_EXERCISE AIM_
Please return the lines of the data that contain "input".

------ PROVIDED RECORDS

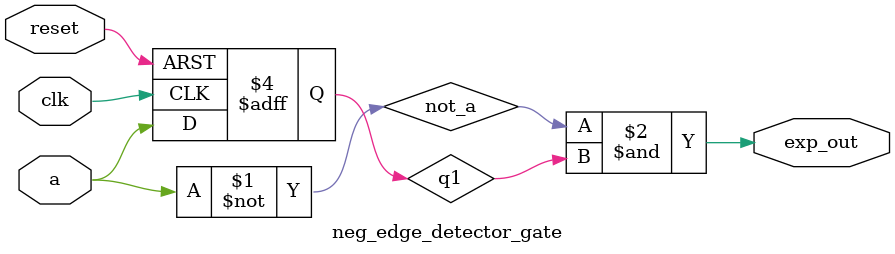
<source format=v>
module neg_edge_detector_gate(
    input clk,
    input reset,
    input a,
    output exp_out
);

    reg q1;
    wire not_a;

    assign not_a = ~a;
    assign exp_out = not_a & q1;

    always @(posedge clk or posedge reset) begin
        if (reset)
            q1 <= 0;
        else
            q1 <= a;
    end

endmodule


</source>
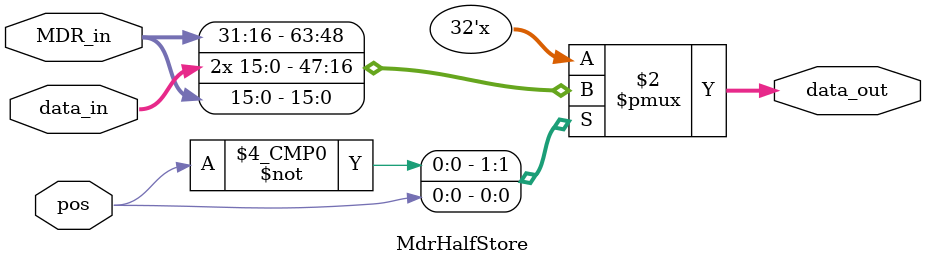
<source format=v>
`timescale 1ns / 1ps
module MdrHalfStore(
	input wire pos,
	input wire [31:0] MDR_in,
	input wire [15:0] data_in,
	
	output reg [31:0] data_out
    );
	 
	 
	always @* 
	begin
		case (pos)
			1'b0: data_out[31:0] = {MDR_in[31:16], data_in[15:0]}; 
			1'b1: data_out[31:0] = {data_in[15:0], MDR_in[15:0]}; 
		endcase
	end


endmodule

</source>
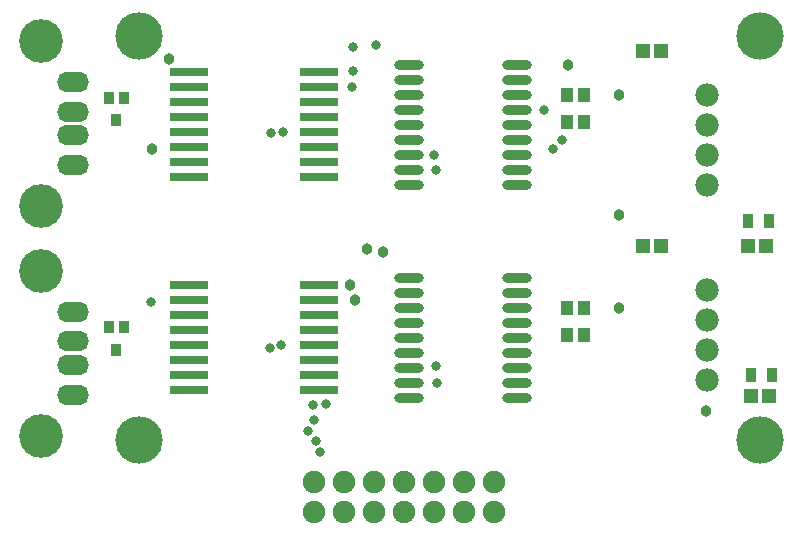
<source format=gts>
G04*
G04 #@! TF.GenerationSoftware,Altium Limited,Altium Designer,20.0.13 (296)*
G04*
G04 Layer_Color=8388736*
%FSLAX44Y44*%
%MOMM*%
G71*
G01*
G75*
%ADD16R,1.1032X1.3032*%
%ADD17R,0.9032X1.1032*%
%ADD18R,1.1532X1.2532*%
%ADD19R,0.9032X1.2032*%
%ADD20R,3.2032X0.7532*%
%ADD21O,2.5032X0.8032*%
%ADD22C,0.8382*%
%ADD23C,4.0132*%
%ADD24C,1.9812*%
%ADD25C,1.9032*%
%ADD26C,3.7032*%
%ADD27O,2.7032X1.7272*%
%ADD28C,0.9652*%
D16*
X468750Y137160D02*
D03*
X483750D02*
D03*
X468750Y114300D02*
D03*
X483750D02*
D03*
X468750Y294640D02*
D03*
X483750D02*
D03*
X468750Y317500D02*
D03*
X483750D02*
D03*
D17*
X94130Y120650D02*
D03*
X87630Y101650D02*
D03*
X81130Y120650D02*
D03*
Y314960D02*
D03*
X87630Y295960D02*
D03*
X94130Y314960D02*
D03*
D18*
X533770Y354329D02*
D03*
X548270D02*
D03*
X637170Y189230D02*
D03*
X622670D02*
D03*
X533770Y189229D02*
D03*
X548270D02*
D03*
X639710Y62230D02*
D03*
X625210D02*
D03*
D19*
X622690Y210820D02*
D03*
X639690D02*
D03*
X625230Y80010D02*
D03*
X642230D02*
D03*
D20*
X148835Y298450D02*
D03*
Y336550D02*
D03*
Y323850D02*
D03*
Y311150D02*
D03*
Y247650D02*
D03*
Y260350D02*
D03*
Y273050D02*
D03*
Y285750D02*
D03*
X258835Y273050D02*
D03*
Y311150D02*
D03*
Y285750D02*
D03*
Y336550D02*
D03*
Y323850D02*
D03*
Y298450D02*
D03*
Y247650D02*
D03*
Y260350D02*
D03*
X148835Y118110D02*
D03*
Y156210D02*
D03*
Y143510D02*
D03*
Y130810D02*
D03*
Y67310D02*
D03*
Y80010D02*
D03*
Y92710D02*
D03*
Y105410D02*
D03*
X258835Y92710D02*
D03*
Y130810D02*
D03*
Y105410D02*
D03*
Y156210D02*
D03*
Y143510D02*
D03*
Y118110D02*
D03*
Y67310D02*
D03*
Y80010D02*
D03*
D21*
X426500Y60960D02*
D03*
Y73660D02*
D03*
Y86360D02*
D03*
Y99060D02*
D03*
Y111760D02*
D03*
Y124460D02*
D03*
Y137160D02*
D03*
Y149860D02*
D03*
Y162560D02*
D03*
X335500Y60960D02*
D03*
Y73660D02*
D03*
Y86360D02*
D03*
Y99060D02*
D03*
Y111760D02*
D03*
Y124460D02*
D03*
Y137160D02*
D03*
Y149860D02*
D03*
Y162560D02*
D03*
X426500Y241300D02*
D03*
Y254000D02*
D03*
Y266700D02*
D03*
Y279400D02*
D03*
Y292100D02*
D03*
Y304800D02*
D03*
Y317500D02*
D03*
Y330200D02*
D03*
Y342900D02*
D03*
X335500Y241300D02*
D03*
Y254000D02*
D03*
Y266700D02*
D03*
Y279400D02*
D03*
Y292100D02*
D03*
Y304800D02*
D03*
Y317500D02*
D03*
Y330200D02*
D03*
Y342900D02*
D03*
D22*
X218023Y284897D02*
D03*
X228600Y285750D02*
D03*
X265430Y55880D02*
D03*
X255270Y41910D02*
D03*
X254000Y54610D02*
D03*
X250190Y33020D02*
D03*
X256540Y24765D02*
D03*
X260350Y15240D02*
D03*
X116840Y142240D02*
D03*
X287020Y323850D02*
D03*
X288290Y337820D02*
D03*
Y358140D02*
D03*
X307340Y359664D02*
D03*
X449580Y304800D02*
D03*
X464820Y279400D02*
D03*
X457200Y271780D02*
D03*
X227330Y105410D02*
D03*
X217304Y103005D02*
D03*
X358140Y87630D02*
D03*
X359410Y73660D02*
D03*
X356870Y266700D02*
D03*
X358140Y254000D02*
D03*
D23*
X632460Y367030D02*
D03*
Y25400D02*
D03*
X106680Y367030D02*
D03*
Y25400D02*
D03*
D24*
X588010Y317499D02*
D03*
Y292099D02*
D03*
Y266699D02*
D03*
Y241299D02*
D03*
Y152399D02*
D03*
Y126999D02*
D03*
Y101599D02*
D03*
Y76199D02*
D03*
D25*
X331470Y-35560D02*
D03*
X306070D02*
D03*
X280670D02*
D03*
X255270D02*
D03*
X331470Y-10160D02*
D03*
X306070D02*
D03*
X280670D02*
D03*
X255270D02*
D03*
X356870D02*
D03*
Y-35560D02*
D03*
X382270Y-10160D02*
D03*
Y-35560D02*
D03*
X407670Y-10160D02*
D03*
Y-35560D02*
D03*
D26*
X23700Y223210D02*
D03*
Y363210D02*
D03*
Y28900D02*
D03*
Y168900D02*
D03*
D27*
X50800Y258210D02*
D03*
Y283210D02*
D03*
Y303210D02*
D03*
Y328210D02*
D03*
Y63900D02*
D03*
Y88900D02*
D03*
Y108900D02*
D03*
Y133900D02*
D03*
D28*
X132080Y347980D02*
D03*
X469900Y342900D02*
D03*
X513080Y215900D02*
D03*
X118110Y271780D02*
D03*
X289560Y143510D02*
D03*
X285750Y156210D02*
D03*
X313690Y184150D02*
D03*
X299720Y186690D02*
D03*
X513080Y137160D02*
D03*
Y317500D02*
D03*
X586740Y49530D02*
D03*
M02*

</source>
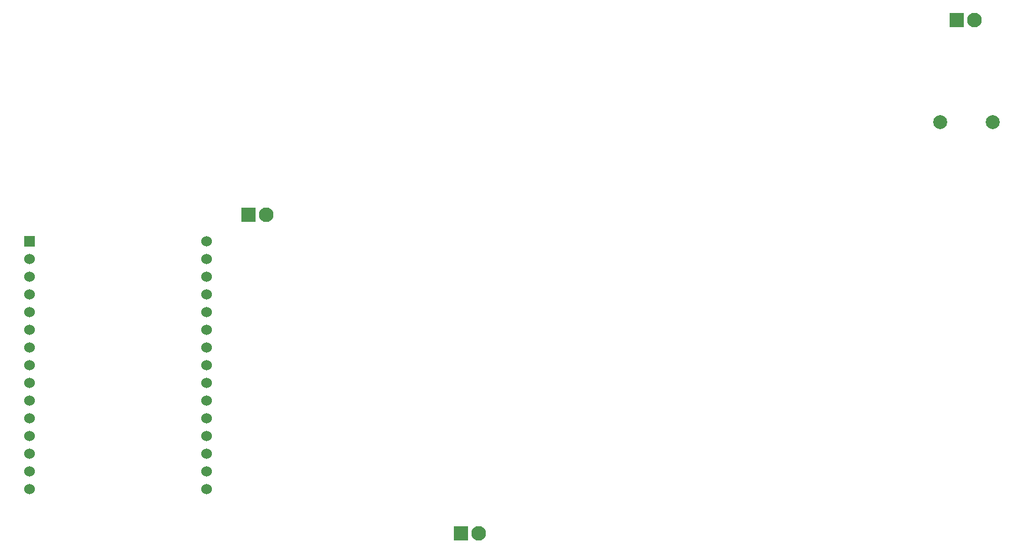
<source format=gbr>
%TF.GenerationSoftware,KiCad,Pcbnew,(6.0.11)*%
%TF.CreationDate,2023-03-07T15:10:14+01:00*%
%TF.ProjectId,ultrasonic speaker,756c7472-6173-46f6-9e69-632073706561,rev?*%
%TF.SameCoordinates,Original*%
%TF.FileFunction,Copper,L2,Bot*%
%TF.FilePolarity,Positive*%
%FSLAX46Y46*%
G04 Gerber Fmt 4.6, Leading zero omitted, Abs format (unit mm)*
G04 Created by KiCad (PCBNEW (6.0.11)) date 2023-03-07 15:10:14*
%MOMM*%
%LPD*%
G01*
G04 APERTURE LIST*
%TA.AperFunction,ComponentPad*%
%ADD10C,2.000000*%
%TD*%
%TA.AperFunction,ComponentPad*%
%ADD11R,2.100000X2.100000*%
%TD*%
%TA.AperFunction,ComponentPad*%
%ADD12C,2.100000*%
%TD*%
%TA.AperFunction,ComponentPad*%
%ADD13R,1.524000X1.524000*%
%TD*%
%TA.AperFunction,ComponentPad*%
%ADD14C,1.524000*%
%TD*%
G04 APERTURE END LIST*
D10*
%TO.P,LS1,1,1*%
%TO.N,/Ultrasonic Array/power1*%
X244030000Y-45140000D03*
%TO.P,LS1,2,2*%
%TO.N,/Ultrasonic Array/power2*%
X251530000Y-45140000D03*
%TD*%
D11*
%TO.P,J3,1,Pin_1*%
%TO.N,/Ultrasonic Array/power1*%
X246380000Y-30480000D03*
D12*
%TO.P,J3,2,Pin_2*%
%TO.N,/Ultrasonic Array/power2*%
X248920000Y-30480000D03*
%TD*%
D13*
%TO.P,U1,1,EN*%
%TO.N,unconnected-(U1-Pad1)*%
X113395527Y-62173929D03*
D14*
%TO.P,U1,2,SENSOR_VP*%
%TO.N,unconnected-(U1-Pad2)*%
X113395527Y-64713929D03*
%TO.P,U1,3,SENSOR_VN*%
%TO.N,unconnected-(U1-Pad3)*%
X113395527Y-67253929D03*
%TO.P,U1,4,IO34*%
%TO.N,unconnected-(U1-Pad4)*%
X113395527Y-69793929D03*
%TO.P,U1,5,IO35*%
%TO.N,unconnected-(U1-Pad5)*%
X113395527Y-72333929D03*
%TO.P,U1,6,IO32*%
%TO.N,unconnected-(U1-Pad6)*%
X113395527Y-74873929D03*
%TO.P,U1,7,IO33*%
%TO.N,unconnected-(U1-Pad7)*%
X113395527Y-77413929D03*
%TO.P,U1,8,IO25*%
%TO.N,unconnected-(U1-Pad8)*%
X113395527Y-79953929D03*
%TO.P,U1,9,IO26*%
%TO.N,unconnected-(U1-Pad9)*%
X113395527Y-82493929D03*
%TO.P,U1,10,IO27*%
%TO.N,unconnected-(U1-Pad10)*%
X113395527Y-85033929D03*
%TO.P,U1,11,IO14*%
%TO.N,unconnected-(U1-Pad11)*%
X113395527Y-87573929D03*
%TO.P,U1,12,IO12*%
%TO.N,unconnected-(U1-Pad12)*%
X113395527Y-90113929D03*
%TO.P,U1,13,IO13*%
%TO.N,unconnected-(U1-Pad13)*%
X113395527Y-92653929D03*
%TO.P,U1,14,GND*%
%TO.N,GND*%
X113395527Y-95193929D03*
%TO.P,U1,15,VIN*%
%TO.N,unconnected-(U1-Pad15)*%
X113395527Y-97733929D03*
%TO.P,U1,16,3V3*%
%TO.N,+3.3V*%
X138795527Y-97733929D03*
%TO.P,U1,17,GND*%
%TO.N,GND*%
X138795527Y-95193929D03*
%TO.P,U1,18,IO15*%
%TO.N,unconnected-(U1-Pad18)*%
X138795527Y-92653929D03*
%TO.P,U1,19,IO2*%
%TO.N,unconnected-(U1-Pad19)*%
X138795527Y-90113929D03*
%TO.P,U1,20,IO4*%
%TO.N,unconnected-(U1-Pad20)*%
X138795527Y-87573929D03*
%TO.P,U1,21,IO16*%
%TO.N,unconnected-(U1-Pad21)*%
X138795527Y-85033929D03*
%TO.P,U1,22,IO17*%
%TO.N,unconnected-(U1-Pad22)*%
X138795527Y-82493929D03*
%TO.P,U1,23,IO5*%
%TO.N,unconnected-(U1-Pad23)*%
X138795527Y-79953929D03*
%TO.P,U1,24,IO18*%
%TO.N,Net-(U1-Pad24)*%
X138795527Y-77413929D03*
%TO.P,U1,25,IO19*%
%TO.N,Net-(U1-Pad25)*%
X138795527Y-74873929D03*
%TO.P,U1,26,IO21*%
%TO.N,unconnected-(U1-Pad26)*%
X138795527Y-72333929D03*
%TO.P,U1,27,RXD0/IO3*%
%TO.N,unconnected-(U1-Pad27)*%
X138795527Y-69793929D03*
%TO.P,U1,28,TXD0/IO1*%
%TO.N,unconnected-(U1-Pad28)*%
X138795527Y-67253929D03*
%TO.P,U1,29,IO22*%
%TO.N,unconnected-(U1-Pad29)*%
X138795527Y-64713929D03*
%TO.P,U1,30,IO23*%
%TO.N,unconnected-(U1-Pad30)*%
X138795527Y-62173929D03*
%TD*%
D11*
%TO.P,J2,1,Pin_1*%
%TO.N,VCC*%
X175260000Y-104140000D03*
D12*
%TO.P,J2,2,Pin_2*%
%TO.N,GND*%
X177800000Y-104140000D03*
%TD*%
D11*
%TO.P,J1,1,Pin_1*%
%TO.N,Net-(J1-Pad1)*%
X144780000Y-58420000D03*
D12*
%TO.P,J1,2,Pin_2*%
%TO.N,Net-(J1-Pad2)*%
X147320000Y-58420000D03*
%TD*%
M02*

</source>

------------

_RESPONSE TO THIS EXERCISE_
    input clk,
    input reset,
    input a,
	input wire pos,
	input wire [31:0] MDR_in,
	input wire [15:0] data_in,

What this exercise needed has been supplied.